Tasks to complete:
1) In the passage about the 2016 election below, list every quality the writer attributes to the Louisianans they knew.
2) Write a continuation of the passage about the 2016 election below, starting right after its final sentence.

Document text:
But then 2016 came, and an unexpected candidate was making his way up in the polls and winning primaries, during an election year that will undoubtedly go down as one of the most controversial in both world history and in my personal life.

I still get chills when I recall the blue background and the podium behind which Donald Trump pronounced those infamous words, “They are not our friend, believe me.” “They’re bringing drugs. They’re bringing crime. They’re rapists. And some, I assume, are good people.”

I come from a complicated Mexico, torn from within by its own non acceptance of a wide array of social issues that are the product of 300 years of colonialism. And yet, when I watched that speech on television, I felt a knife twist inside my heart. Surely nobody that I knew was going to agree with any of this. All the Louisianans I knew were intelligent, kind, generous, and downright good human beings.

Given data:
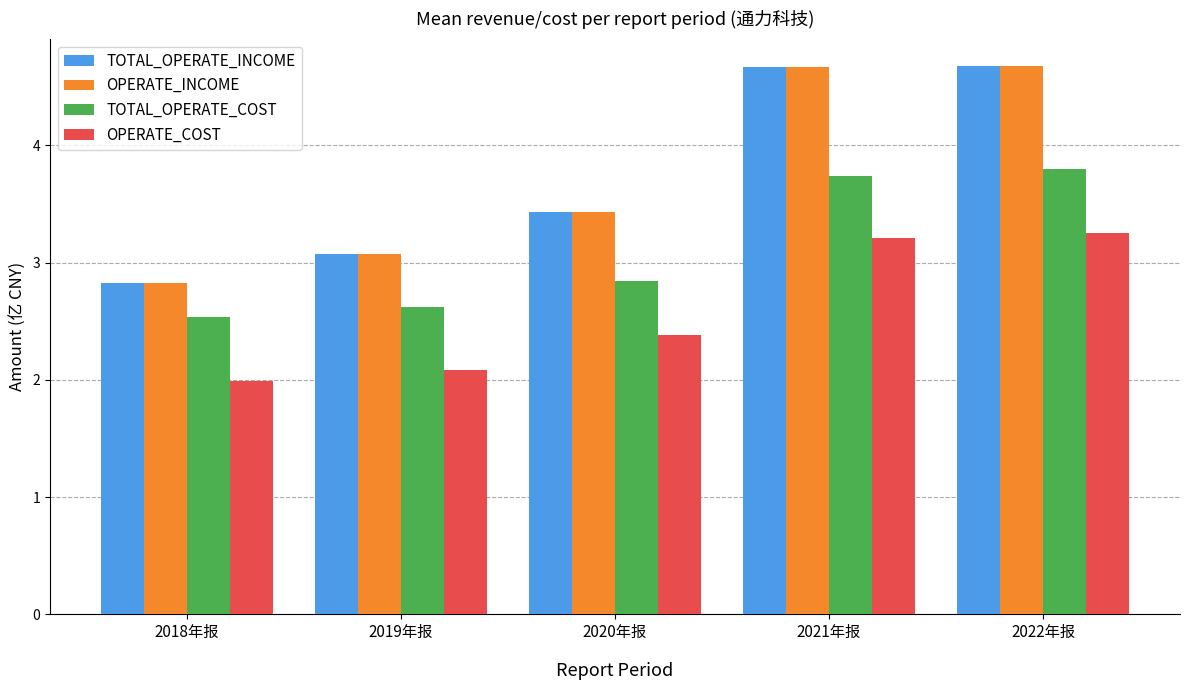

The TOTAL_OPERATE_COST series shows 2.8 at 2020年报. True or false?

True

---

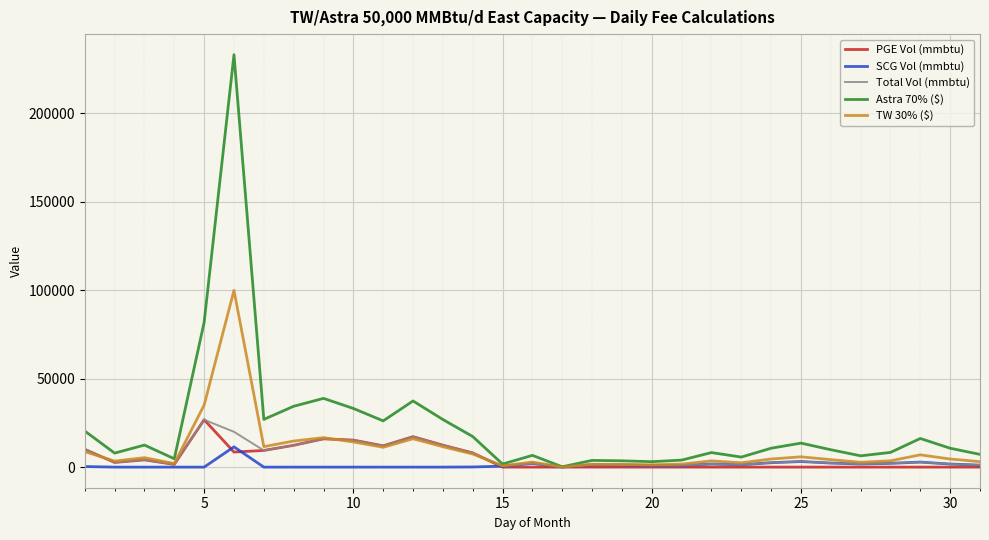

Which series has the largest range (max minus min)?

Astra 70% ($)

Results of the exercise:
1) intelligent, kind, generous, downright good

2)
Then there was talk of a wall being built between both countries; a tall, strong, and beautiful wall that wouldn’t let any of those dangerous, filthy Mexicans come in. I entered this country by airplane, on a fiancée K-1 visa, married within U.S. soil, and got my green card. I filled out the paperwork, I paid the money, and I waited. I wasn’t fleeing. I came here willfully. My privilege allowed me to be here without fear or guilt, but I knew well that this wasn’t the case for millions of others. I knew children whose fathers had to leave and face unthinkable obstacles so that they could stay in school. Some of these children had been my friends.

Back then it was rare for anybody to say they actually liked Donald Trump. All of my husband’s friends and relatives had their chips on either Marco Rubio, John Kasich, Ted Cruz, or any other of the multiple Republican candidates except him. I remember watching the GOP debates and agreeing with things that these men were saying. I was a virgin to American politics. I had no idea what it meant to be a liberal or a conservative; a Democrat or a Republican. I was sheltered that way from a reality that would change my life forever.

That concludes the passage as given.